The expected output is a verbatim reprint of the lines from the beginning of the data that follows through the line that contains "dżentelmenami o nienagannym guście i równie".

[Supplied entries]

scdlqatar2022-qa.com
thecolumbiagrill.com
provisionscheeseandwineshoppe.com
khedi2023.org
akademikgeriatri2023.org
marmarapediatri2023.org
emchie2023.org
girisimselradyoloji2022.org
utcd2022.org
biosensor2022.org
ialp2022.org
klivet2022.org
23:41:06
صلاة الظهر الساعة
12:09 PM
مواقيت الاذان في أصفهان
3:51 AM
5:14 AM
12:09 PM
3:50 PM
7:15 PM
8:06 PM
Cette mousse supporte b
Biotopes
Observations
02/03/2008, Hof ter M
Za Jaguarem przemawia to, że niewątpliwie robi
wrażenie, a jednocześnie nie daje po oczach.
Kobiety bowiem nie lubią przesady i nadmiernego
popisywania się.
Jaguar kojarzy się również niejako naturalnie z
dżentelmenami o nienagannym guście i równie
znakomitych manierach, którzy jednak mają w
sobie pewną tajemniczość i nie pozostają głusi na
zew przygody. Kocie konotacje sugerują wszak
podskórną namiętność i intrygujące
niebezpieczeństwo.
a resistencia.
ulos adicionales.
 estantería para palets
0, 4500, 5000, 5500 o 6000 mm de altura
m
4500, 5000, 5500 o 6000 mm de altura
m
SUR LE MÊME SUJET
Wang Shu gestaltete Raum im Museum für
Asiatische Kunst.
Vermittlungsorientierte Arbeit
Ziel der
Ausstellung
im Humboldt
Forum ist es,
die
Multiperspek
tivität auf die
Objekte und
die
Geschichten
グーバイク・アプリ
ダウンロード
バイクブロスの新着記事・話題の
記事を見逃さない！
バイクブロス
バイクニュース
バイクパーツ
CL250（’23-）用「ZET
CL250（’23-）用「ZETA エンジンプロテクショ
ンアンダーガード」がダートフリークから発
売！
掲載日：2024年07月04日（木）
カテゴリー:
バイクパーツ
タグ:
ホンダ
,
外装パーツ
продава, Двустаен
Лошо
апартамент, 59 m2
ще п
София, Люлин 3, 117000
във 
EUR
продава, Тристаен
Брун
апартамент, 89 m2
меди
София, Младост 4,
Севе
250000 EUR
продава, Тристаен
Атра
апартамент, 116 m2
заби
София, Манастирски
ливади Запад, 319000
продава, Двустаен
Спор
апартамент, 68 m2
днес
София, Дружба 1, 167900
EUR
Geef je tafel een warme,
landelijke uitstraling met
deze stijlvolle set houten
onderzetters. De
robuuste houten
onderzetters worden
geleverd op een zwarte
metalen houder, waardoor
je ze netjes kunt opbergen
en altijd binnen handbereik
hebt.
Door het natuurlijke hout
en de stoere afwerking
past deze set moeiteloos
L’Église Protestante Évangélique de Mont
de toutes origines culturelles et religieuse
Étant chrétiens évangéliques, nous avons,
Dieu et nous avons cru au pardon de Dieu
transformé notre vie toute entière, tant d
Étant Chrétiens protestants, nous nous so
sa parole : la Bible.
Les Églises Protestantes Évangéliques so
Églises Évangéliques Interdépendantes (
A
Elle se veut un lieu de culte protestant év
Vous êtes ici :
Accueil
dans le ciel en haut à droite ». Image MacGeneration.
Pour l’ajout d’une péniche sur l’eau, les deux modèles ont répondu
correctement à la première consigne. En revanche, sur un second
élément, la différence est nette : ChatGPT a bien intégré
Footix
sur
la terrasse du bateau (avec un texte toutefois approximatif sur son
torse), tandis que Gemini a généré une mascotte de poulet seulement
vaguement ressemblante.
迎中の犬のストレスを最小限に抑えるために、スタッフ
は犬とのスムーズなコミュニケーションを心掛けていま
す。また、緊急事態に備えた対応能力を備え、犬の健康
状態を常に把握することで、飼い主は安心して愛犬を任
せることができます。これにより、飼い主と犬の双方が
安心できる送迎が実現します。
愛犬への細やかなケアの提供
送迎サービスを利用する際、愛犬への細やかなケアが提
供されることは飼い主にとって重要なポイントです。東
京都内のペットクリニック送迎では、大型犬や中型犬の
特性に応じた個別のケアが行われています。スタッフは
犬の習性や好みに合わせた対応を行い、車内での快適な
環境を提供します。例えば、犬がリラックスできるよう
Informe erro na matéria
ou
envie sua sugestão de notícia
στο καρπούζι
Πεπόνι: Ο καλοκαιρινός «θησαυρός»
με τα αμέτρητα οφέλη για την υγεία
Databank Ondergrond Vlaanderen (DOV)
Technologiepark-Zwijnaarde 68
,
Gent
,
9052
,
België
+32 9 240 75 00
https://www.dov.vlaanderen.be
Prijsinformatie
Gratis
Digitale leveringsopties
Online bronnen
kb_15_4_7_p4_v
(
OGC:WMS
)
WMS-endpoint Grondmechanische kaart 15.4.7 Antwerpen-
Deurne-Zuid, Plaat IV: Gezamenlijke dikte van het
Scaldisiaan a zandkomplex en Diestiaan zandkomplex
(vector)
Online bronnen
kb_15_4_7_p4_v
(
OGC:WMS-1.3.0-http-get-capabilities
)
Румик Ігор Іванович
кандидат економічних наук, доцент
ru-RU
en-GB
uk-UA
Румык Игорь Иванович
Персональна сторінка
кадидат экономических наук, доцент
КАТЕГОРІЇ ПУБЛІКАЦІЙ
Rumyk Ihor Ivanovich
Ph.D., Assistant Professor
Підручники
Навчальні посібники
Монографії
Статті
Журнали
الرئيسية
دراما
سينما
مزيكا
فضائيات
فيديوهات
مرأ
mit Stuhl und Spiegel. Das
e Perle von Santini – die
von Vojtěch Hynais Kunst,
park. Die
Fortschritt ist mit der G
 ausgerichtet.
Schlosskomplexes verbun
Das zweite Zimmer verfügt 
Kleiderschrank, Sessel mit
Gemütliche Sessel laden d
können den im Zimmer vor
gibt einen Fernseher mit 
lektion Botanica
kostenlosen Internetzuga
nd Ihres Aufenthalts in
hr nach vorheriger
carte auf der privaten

[/Supplied entries]

* **Exercise response**
scdlqatar2022-qa.com
thecolumbiagrill.com
provisionscheeseandwineshoppe.com
khedi2023.org
akademikgeriatri2023.org
marmarapediatri2023.org
emchie2023.org
girisimselradyoloji2022.org
utcd2022.org
biosensor2022.org
ialp2022.org
klivet2022.org
23:41:06
صلاة الظهر الساعة
12:09 PM
مواقيت الاذان في أصفهان
3:51 AM
5:14 AM
12:09 PM
3:50 PM
7:15 PM
8:06 PM
Cette mousse supporte b
Biotopes
Observations
02/03/2008, Hof ter M
Za Jaguarem przemawia to, że niewątpliwie robi
wrażenie, a jednocześnie nie daje po oczach.
Kobiety bowiem nie lubią przesady i nadmiernego
popisywania się.
Jaguar kojarzy się również niejako naturalnie z
dżentelmenami o nienagannym guście i równie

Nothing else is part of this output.